The purpose of this policy is to ensure school food services provide food and drinks which contribute to a supportive, healthy school environment.
- A school culture in which students actively choose nutritious foods and a healthy lifestyle supports learning and health outcomes for children and young people.
- Victorian government schools including primary, secondary, special and language schools, should support a healthy eating culture by developing a healthy school food services and promoting healthy eating principles. Schools should ensure healthy food choices are the major option made available to the school community by their school, and should never supply high sugar content drinks or confectionery.
School food services can have a major impact on the foods and drinks that students are exposed to and consume. Enjoyment of healthy foods and drinks has a wide range of positive benefits for student health and learning outcomes such as:
- providing important nutrients that students need to be alert and engaged in classroom
- activities and for healthy physical development and performance
- supporting the development of healthy eating habits and preferences
- paving the way for good health and prevention of chronic illness
It is important that parents, teachers and students work together to support a whole-school-approach to healthy eating and build a school culture which supports students to choose nutritious foods and drinks, and a healthy lifestyle.
A healthy school food service:
- makes it easy for students to choose healthy snacks and meals
- offers a variety of nutritious foods
- promotes foods that are consistent with Australian Dietary Guidelines
- can be an avenue for consistent and continual health education
- complements the diverse elements of the school curriculum
- involves students, parents and the wider school community
- is an integral part of the entire healthy school environment
It is important that parents, teachers and students work together to build a school culture which supports students to choose nutritious foods and drinks, and a healthy lifestyle.
To support a whole-school-approach to healthy eating schools should:
- work with parents, teachers and students to promote healthy eating practices
- apply a healthy eating approach to all food and drink services provided to the school community by the school
- ensure healthy food choices are made available to the school community by their school
- ensure EVERYDAY food and drinks are always available as the main choices and SELECT CAREFULLY food and drinks are selected carefully and limit the availability of OCCASIONALLY food and drinks. (refer to Guidance tab for details on these food categories)
- never supply:
- high sugar content drinks such as energy drinks and flavoured mineral waters with high sugar content
- confectionery such as chocolate, lollies, yoghurt compound and coatings, fudge and chewing gum (refer to Resources for the School Confectionary Guidelines)
- ensure curriculum programs promote a healthy eating approach
The policy applies to
- all foods and drinks provided in the following areas within the school environment:
- school canteens and contracted school food services
- external businesses and retail food outlets supplying schools (for example, milk bars, cafes and bakeries)
- vending machines
- school curriculum activities
- rewards and incentives
- school sporting days, social events and productions
- school-based breakfast programs
- outside school hours care programs on school grounds
This policy does not apply to:
- foods and drinks used for the management of individual student's health conditions
- student lunches and snacks brought from home
- student birthday celebrations
- non-school-related events and activities managed by external organisations on school grounds, for example community sport
- school camps
Special dietary requirements
Some students may require special diets for medical reasons. The school food service should try to meet these needs as far as possible so that all children can enjoy eating a healthy lunch from the canteen.

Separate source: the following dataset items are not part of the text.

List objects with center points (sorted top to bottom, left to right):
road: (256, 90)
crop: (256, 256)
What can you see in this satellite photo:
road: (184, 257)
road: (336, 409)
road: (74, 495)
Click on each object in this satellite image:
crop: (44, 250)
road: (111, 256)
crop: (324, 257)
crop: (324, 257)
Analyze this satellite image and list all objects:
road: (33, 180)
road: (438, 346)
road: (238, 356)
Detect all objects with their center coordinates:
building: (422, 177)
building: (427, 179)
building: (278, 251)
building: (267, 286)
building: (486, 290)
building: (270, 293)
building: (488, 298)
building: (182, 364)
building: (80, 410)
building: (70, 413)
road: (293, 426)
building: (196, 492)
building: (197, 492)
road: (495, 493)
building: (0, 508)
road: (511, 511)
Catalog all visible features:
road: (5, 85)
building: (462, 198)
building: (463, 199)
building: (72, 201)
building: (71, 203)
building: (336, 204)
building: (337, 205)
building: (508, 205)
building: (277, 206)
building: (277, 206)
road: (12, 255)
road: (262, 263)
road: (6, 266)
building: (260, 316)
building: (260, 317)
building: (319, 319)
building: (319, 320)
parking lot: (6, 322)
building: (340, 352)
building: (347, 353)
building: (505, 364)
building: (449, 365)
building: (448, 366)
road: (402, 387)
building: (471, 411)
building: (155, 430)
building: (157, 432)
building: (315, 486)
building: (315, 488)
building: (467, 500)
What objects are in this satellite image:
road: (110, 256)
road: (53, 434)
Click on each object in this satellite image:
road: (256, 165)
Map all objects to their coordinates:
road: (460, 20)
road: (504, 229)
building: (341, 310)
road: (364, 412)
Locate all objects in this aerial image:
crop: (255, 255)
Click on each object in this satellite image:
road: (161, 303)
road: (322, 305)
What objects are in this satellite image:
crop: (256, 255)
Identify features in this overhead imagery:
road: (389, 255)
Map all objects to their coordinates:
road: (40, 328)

Any special
needs for children with disabilities such as modified texture diets or wheelchair access to the canteen should also be considered.
The school principal, child’s teacher or parents should provide advice of any special dietary needs to canteen staff.
Anaphylactic (severe) food allergy
Contact with certain foods (such as peanuts, cow’s milk, egg, wheat, soy bean, tree nuts, fish and shellfish can be fatal for people with allergies to these foods. The Department has guidelines for schools to support students with anaphylaxis, refer to: Anaphylaxis.
Canteen staff need to be aware of students with such allergies and be familiar with the school’s management strategies for these students.
Role of school council
Many schools have contractual arrangements in relation to their canteens and while these arrangements need to be honored, councils should discuss with licensees ways in which canteens can be compliant with Department policy. Schools that have a specific relationship with a retail shop, for example a local milk bar, also need to consider how the policy can be applied.
Refer to Finance Manual Section 12 Trading Operations for further detail on the role of school council in engaging a third party to operate school canteens.
Confectionery can be defined as a small snack, chocolate or lolly — often sized for individual consumption — of minimal nutritional value and with sugar as a main ingredient. Common names for confectionery include lollies, candy or sweets. Confectionery comes in a variety of shapes, textures from jelly-like, soft and chewy to hard and brittle.